The cochlea is full of fluid and tiny nerve cells known as cilia. The vibrations transferred from the middle ear bones shake the fluid and stimulate the cilia. The cilia then transmit electrical signals to the brain and the brain interprets the signals as sound.
With most cases of noise-induced hearing loss, there is damage to the cilia. As a consequence, the arriving signal to the brain is weaker and sounds appear softer or muffled. But not all frequencies are uniformly impaired. Frequently, the higher-pitched sounds, including speech, are affected to a greater extent.
In a raucous setting, like a restaurant, your ability to hear speech is weakened because your brain is obtaining a diminished signal for high-frequency sounds. On top of that, background noise, which is low-frequency, is getting through normally, drowning out the speech.
How Hearing Aids Can Help
As you can see the solution is not simply amplifying all sound. If you were to do this, you’d just continue to drown out speech as the background noise grows to be louder relative to the speech sounds.
The solution is selective amplification of only the sound frequencies you have trouble hearing. And that is only possible by having your hearing professionally examined and your hearing aids professionally programmed to boost these specific frequencies.
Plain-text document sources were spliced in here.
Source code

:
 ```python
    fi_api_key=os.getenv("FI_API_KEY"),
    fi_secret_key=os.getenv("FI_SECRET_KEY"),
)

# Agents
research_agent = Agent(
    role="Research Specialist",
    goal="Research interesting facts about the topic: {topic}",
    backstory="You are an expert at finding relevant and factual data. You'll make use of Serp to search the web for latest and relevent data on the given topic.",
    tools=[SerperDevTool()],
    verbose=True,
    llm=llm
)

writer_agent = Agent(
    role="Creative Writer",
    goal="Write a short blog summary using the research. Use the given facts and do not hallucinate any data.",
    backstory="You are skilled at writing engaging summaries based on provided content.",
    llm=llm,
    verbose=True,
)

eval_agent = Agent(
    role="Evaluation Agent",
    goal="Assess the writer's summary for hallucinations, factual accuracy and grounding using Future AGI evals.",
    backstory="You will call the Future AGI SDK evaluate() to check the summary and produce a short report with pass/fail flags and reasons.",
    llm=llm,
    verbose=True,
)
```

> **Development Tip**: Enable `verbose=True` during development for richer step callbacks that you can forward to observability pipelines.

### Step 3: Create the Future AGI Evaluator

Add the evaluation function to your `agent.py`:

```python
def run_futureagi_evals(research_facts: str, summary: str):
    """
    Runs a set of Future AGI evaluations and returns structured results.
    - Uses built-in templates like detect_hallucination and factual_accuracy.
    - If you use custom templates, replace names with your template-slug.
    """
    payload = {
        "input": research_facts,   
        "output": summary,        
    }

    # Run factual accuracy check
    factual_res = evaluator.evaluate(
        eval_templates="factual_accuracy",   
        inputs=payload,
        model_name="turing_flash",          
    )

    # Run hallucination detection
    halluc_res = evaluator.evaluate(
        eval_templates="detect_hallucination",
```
How Hearing Aids Selectively Amplify Sound
Modern day hearing aids consist of five interior parts: the microphone, amplifier, speaker, battery, and computer chip. But hearing aids are not just simple amplifiers—they’re sophisticated electronic devices that modify the properties of sound.
This happens via the computer chip. Everyone’s hearing is unique, like a fingerprint, and so the frequencies you need amplified will differ. The extraordinary part is, those frequencies can be determined precisely with a professional hearing test, technically known as an audiogram.
Once your hearing professional has these numbers, your hearing aid can be programmed to enhance the frequencies you have the most difficulty with, boosting speech recognition in the process.
Here’s how it works: the hearing aid receives sound in the environment with the microphone and transfers the sound to the computer chip. The computer chip then converts the sound into digital information so that it can differentiate between various frequencies.
Then, based on the programmed settings, the high-frequency sounds are amplified, the low-frequency background sounds are suppressed, and the refined sound is delivered to your ear via the speaker.
So will your hearing return perfectly to normal?
While your hearing will not completely return to normal, that shouldn’t prevent you from attaining major gains in your hearing. For the majority of individuals, the amplification delivered is all they require to comprehend speech and indulge in productive and effortless communication.
Think about it in this way. If your eye doctor told you they could improve your vision from 20/80 to 20/25, would you forgo prescription glasses because you couldn’t get to 20/20? Absolutely not; you’d be able to function just fine with 20/25 vision and the improvement from 20/80 would be considerable.